▶ [Instructions to follow] Find every line in the records below that holds the word "nose", and copy each one.

▶ [The data]
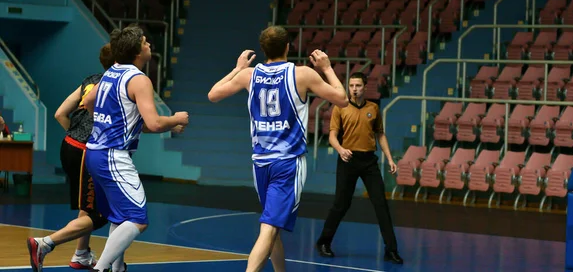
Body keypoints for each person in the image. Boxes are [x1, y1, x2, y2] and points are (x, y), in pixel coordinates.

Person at [207, 25, 348, 272]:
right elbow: (342, 99)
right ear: (287, 47)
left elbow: (212, 94)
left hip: (260, 163)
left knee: (273, 228)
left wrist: (238, 68)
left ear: (263, 50)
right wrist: (326, 68)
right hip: (288, 162)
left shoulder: (249, 75)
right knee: (270, 227)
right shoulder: (302, 74)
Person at [84, 24, 189, 272]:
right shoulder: (139, 79)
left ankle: (117, 268)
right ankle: (101, 268)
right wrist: (176, 119)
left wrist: (108, 122)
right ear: (136, 50)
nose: (149, 44)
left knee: (119, 217)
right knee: (138, 218)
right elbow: (153, 121)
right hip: (113, 156)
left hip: (94, 153)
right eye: (145, 41)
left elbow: (88, 101)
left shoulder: (111, 73)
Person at [27, 43, 114, 272]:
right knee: (102, 212)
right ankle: (44, 243)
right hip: (86, 150)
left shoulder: (90, 79)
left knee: (88, 203)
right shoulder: (116, 84)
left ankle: (81, 254)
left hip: (69, 145)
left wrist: (75, 136)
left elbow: (59, 113)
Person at [315, 72, 403, 264]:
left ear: (365, 87)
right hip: (348, 159)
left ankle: (391, 250)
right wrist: (340, 149)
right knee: (341, 204)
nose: (354, 89)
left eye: (358, 86)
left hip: (369, 161)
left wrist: (389, 159)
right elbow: (332, 136)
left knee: (381, 204)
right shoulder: (340, 107)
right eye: (352, 86)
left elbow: (380, 135)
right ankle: (323, 242)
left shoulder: (374, 108)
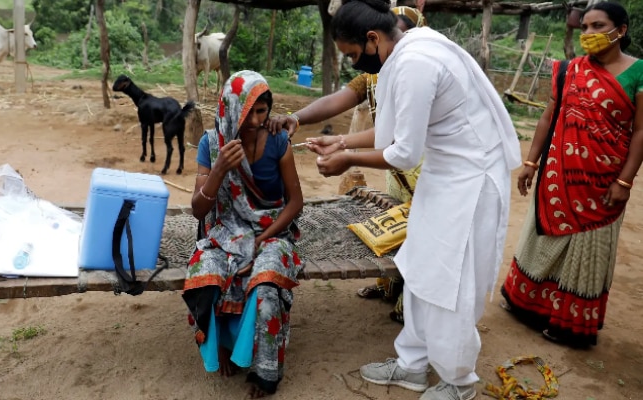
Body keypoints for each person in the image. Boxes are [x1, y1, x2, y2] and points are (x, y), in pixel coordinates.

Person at [306, 0, 522, 399]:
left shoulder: (416, 62)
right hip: (445, 175)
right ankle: (412, 365)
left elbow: (403, 153)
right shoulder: (407, 49)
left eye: (354, 55)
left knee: (451, 279)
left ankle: (459, 383)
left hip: (470, 181)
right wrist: (340, 141)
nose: (355, 63)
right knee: (422, 266)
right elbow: (394, 131)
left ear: (373, 39)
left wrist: (347, 158)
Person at [267, 5, 428, 324]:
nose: (356, 61)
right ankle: (392, 285)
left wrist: (346, 151)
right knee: (399, 228)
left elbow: (400, 138)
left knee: (423, 233)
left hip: (423, 169)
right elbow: (340, 100)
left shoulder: (415, 71)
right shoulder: (375, 72)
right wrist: (297, 118)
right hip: (397, 168)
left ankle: (413, 304)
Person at [500, 2, 643, 348]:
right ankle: (527, 305)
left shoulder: (638, 73)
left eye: (599, 26)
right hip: (558, 173)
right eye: (585, 28)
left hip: (603, 180)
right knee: (543, 237)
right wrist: (531, 163)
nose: (590, 35)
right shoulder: (568, 70)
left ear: (621, 30)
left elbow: (641, 131)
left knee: (587, 248)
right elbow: (549, 117)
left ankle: (570, 325)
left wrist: (624, 182)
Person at [182, 70, 304, 398]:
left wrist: (262, 241)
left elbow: (295, 203)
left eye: (263, 112)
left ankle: (264, 370)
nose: (255, 121)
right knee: (206, 274)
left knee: (266, 284)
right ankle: (222, 345)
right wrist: (219, 168)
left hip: (271, 229)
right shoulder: (211, 144)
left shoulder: (278, 142)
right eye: (247, 112)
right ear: (230, 109)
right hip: (224, 230)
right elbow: (198, 210)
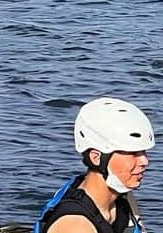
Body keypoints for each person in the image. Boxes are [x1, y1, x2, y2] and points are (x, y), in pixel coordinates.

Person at [35, 97, 153, 233]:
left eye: (143, 152)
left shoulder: (123, 197)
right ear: (96, 157)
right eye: (133, 153)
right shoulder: (75, 226)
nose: (144, 161)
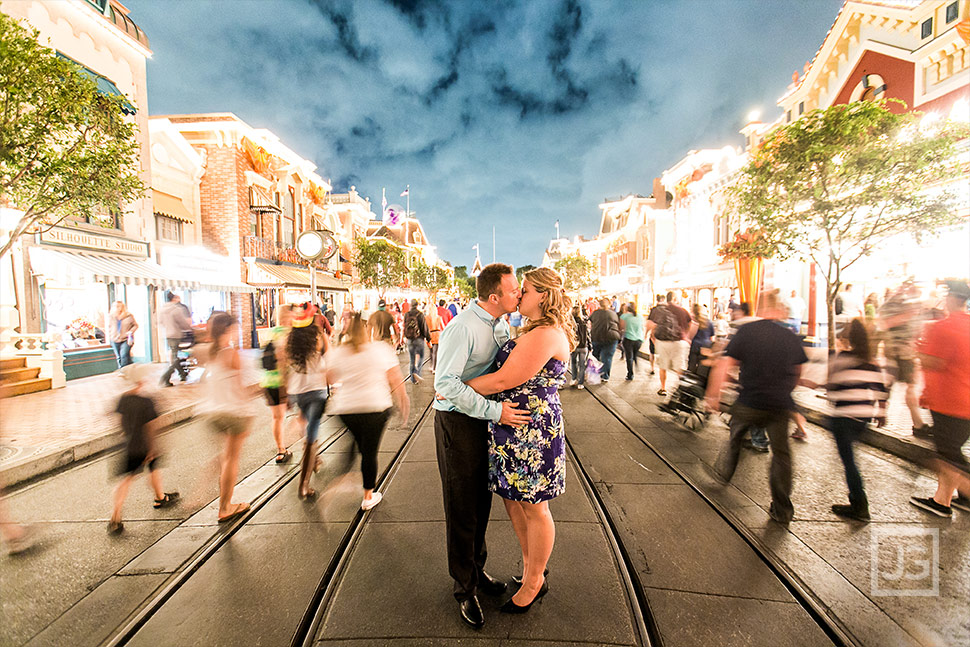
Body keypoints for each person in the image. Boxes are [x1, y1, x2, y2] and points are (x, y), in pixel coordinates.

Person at [466, 267, 572, 614]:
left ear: (542, 295)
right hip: (512, 427)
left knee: (535, 506)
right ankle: (531, 569)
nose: (519, 295)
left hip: (532, 430)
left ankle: (533, 581)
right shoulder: (533, 330)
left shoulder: (544, 335)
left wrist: (454, 388)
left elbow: (503, 380)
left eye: (524, 290)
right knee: (514, 500)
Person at [433, 263, 531, 629]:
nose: (518, 294)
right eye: (513, 290)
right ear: (495, 297)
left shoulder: (500, 324)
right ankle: (465, 588)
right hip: (457, 422)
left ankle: (477, 570)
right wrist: (496, 411)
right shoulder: (463, 328)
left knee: (481, 500)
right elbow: (445, 384)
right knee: (461, 504)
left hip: (484, 420)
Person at [705, 291, 808, 524]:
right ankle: (782, 509)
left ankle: (723, 473)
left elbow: (725, 364)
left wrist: (713, 394)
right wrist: (786, 391)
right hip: (778, 405)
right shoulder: (790, 336)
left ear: (760, 310)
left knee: (735, 436)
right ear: (779, 309)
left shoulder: (747, 332)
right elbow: (799, 370)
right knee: (781, 455)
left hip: (750, 400)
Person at [326, 312, 410, 510]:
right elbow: (395, 379)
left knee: (361, 446)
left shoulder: (340, 351)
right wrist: (403, 401)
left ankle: (343, 477)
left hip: (346, 409)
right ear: (366, 329)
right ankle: (367, 496)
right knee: (369, 453)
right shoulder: (380, 349)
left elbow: (329, 378)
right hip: (375, 407)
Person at [910, 280, 970, 517]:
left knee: (947, 456)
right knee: (952, 451)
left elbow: (935, 361)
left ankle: (950, 499)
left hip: (950, 401)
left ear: (952, 299)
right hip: (964, 400)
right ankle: (944, 500)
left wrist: (915, 350)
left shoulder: (943, 327)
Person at [822, 318, 888, 522]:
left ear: (848, 338)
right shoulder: (872, 362)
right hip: (862, 418)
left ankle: (860, 504)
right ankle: (857, 501)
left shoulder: (842, 358)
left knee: (849, 462)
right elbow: (881, 390)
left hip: (843, 417)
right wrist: (881, 413)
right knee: (851, 460)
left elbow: (831, 385)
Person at [108, 363, 179, 534]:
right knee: (149, 471)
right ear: (141, 381)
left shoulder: (123, 399)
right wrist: (152, 448)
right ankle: (157, 499)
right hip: (145, 444)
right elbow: (152, 426)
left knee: (130, 478)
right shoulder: (147, 401)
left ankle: (118, 515)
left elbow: (119, 422)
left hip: (129, 443)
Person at [200, 312, 253, 523]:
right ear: (227, 330)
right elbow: (239, 388)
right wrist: (248, 408)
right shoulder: (231, 353)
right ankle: (225, 506)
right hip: (232, 412)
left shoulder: (210, 354)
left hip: (212, 412)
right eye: (233, 328)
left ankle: (213, 495)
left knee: (224, 456)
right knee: (231, 459)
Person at [286, 309, 328, 499]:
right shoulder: (317, 338)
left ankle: (314, 458)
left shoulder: (291, 341)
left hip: (298, 393)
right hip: (316, 391)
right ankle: (304, 485)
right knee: (312, 435)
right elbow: (327, 353)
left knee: (310, 430)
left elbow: (284, 365)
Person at [878, 281, 929, 437]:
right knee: (890, 386)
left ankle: (917, 424)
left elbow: (917, 329)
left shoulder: (909, 305)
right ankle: (880, 414)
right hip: (898, 352)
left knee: (904, 386)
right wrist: (907, 316)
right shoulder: (893, 306)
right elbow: (884, 323)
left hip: (903, 351)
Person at [260, 305, 293, 464]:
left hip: (267, 381)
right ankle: (282, 451)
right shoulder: (288, 334)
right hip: (281, 381)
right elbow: (283, 359)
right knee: (287, 417)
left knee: (276, 418)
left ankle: (281, 449)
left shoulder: (271, 332)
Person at [646, 291, 691, 397]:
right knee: (679, 367)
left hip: (663, 341)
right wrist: (685, 335)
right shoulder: (682, 310)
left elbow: (651, 324)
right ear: (675, 298)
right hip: (679, 341)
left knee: (663, 366)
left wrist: (651, 337)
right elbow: (690, 323)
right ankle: (683, 390)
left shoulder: (659, 310)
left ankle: (663, 388)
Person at [158, 292, 193, 387]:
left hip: (168, 335)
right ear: (173, 299)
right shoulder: (176, 309)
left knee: (175, 355)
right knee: (175, 357)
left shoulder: (162, 310)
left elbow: (160, 322)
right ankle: (165, 377)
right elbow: (182, 323)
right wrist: (190, 329)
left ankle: (183, 374)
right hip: (177, 335)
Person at [589, 298, 621, 382]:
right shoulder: (613, 313)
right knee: (607, 358)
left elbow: (590, 323)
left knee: (596, 356)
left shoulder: (595, 313)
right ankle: (605, 376)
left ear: (599, 304)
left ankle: (596, 375)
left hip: (597, 336)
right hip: (611, 337)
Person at [403, 299, 431, 383]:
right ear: (417, 305)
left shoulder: (406, 314)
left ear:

▶ [Expected answer]
nose: (149, 44)
nose: (354, 89)
nose: (355, 63)
nose: (356, 61)
nose: (590, 35)
nose: (255, 121)
nose: (144, 161)
nose: (519, 295)
nose: (518, 294)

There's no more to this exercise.